Yukarıda verdiğimiz örneklerden hiçbirinin gerçekleşmemesi kurtuluşu, daha çok kapalı bir kimliğe sahip tek bir partinin davranışı ve eylemi haline getirdi. Doğrusu Hizbullah’ın derin ve fiili isteğinin yanı sıra yaşananlara yönelik anlatısının kaynakları, durumun gerçekliğinin şu özetinde yatıyor: İsrail’e karşı direnişte diğer tarafların katkılarının üstünü örtmek. Suriye’ye karşı savaşan tarafların katkısını ihanetle suçlamak. İsrail başbakanı Ehud Barak’ın tek taraflı çekilme stratejisi açıklamasını gizleyen bir zafer anlatısı sunmak.
Bundan da öte, zafer anlatısı insani yönden yani edebiyat, sanat ve genel olarak kültürel açıdan son derece yoksuldu. Direniş sırasında, korkan, ne yapacağını bilemeyen, kafası karışan, aşık olan, tereddüt geçiren ya da duyguları birbirine karışan birileri hakkında hiçbir şey duymadık. Baştan sona kadar tüm direnişçiler birer kahramandı ve bir ok gibi sadece hedefe odaklanmışlardı. İsrailli askerilerin bu duygulardan bahseden hatıraları yayınlandığında ise yapılan yorum şu oluyordu: Bakın, nasıl da onları korkudan titretmişiz!

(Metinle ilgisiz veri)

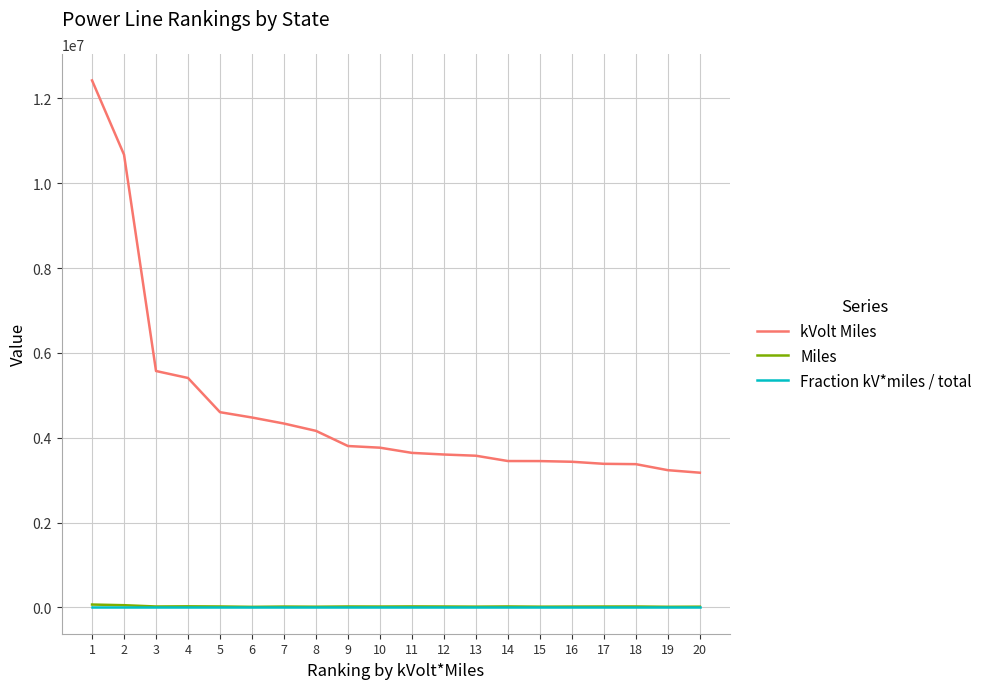

Which series has the largest total across all categories?

kVolt Miles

Buna karşılık, kendisi hakkında ne bir roman yazılan ne de bir tablo çizilen direniş kültürüne övünme ve böbürlenme hakim oldu.
Özetle, bu tür bir kurtuluşun Lübnanlıları birbirine yaklaştırması mümkün değildi. Aksine tek yapabileceği, konumlarını Hizbullah’a yakınlıklarının belirlediği katı bir hiyerarşik sistem inşa ederek onları birbirlerinden uzaklaştırmaktı. O da bunu yaptı.

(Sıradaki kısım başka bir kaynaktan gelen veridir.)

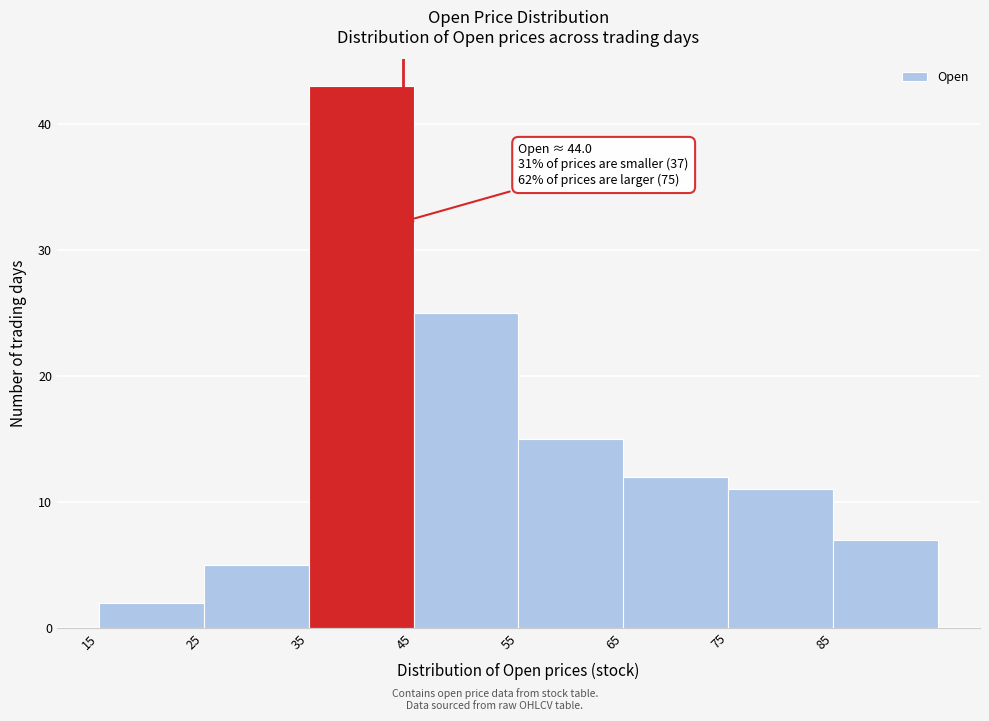

Which range on the x-axis has the tallest bar?

35 to 45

Aslında istenen de buydu. Lübnanlıların geçmişte Hizbullah ve 2000 yılındaki kurtuluşa yönelik bölünmelerini bugünkü bölünmelerinin nispeten küçük bir parçasından ibaret hale getirerek gerçekleşen de bu oldu. Bu yüzden ve bu deneyim nedeniyle, bu kez Suriye’den getirilen başka bir kurtuluşun varlığından haberdar olduklarında Lübnanlıların çoğu korkudan nefeslerini tuttular. Lübnan’ın kendisinin artık siyasi yok oluştan bir taş atımı uzakta  olduğunu gizliden veya açıktan dillendirmeye başladılar.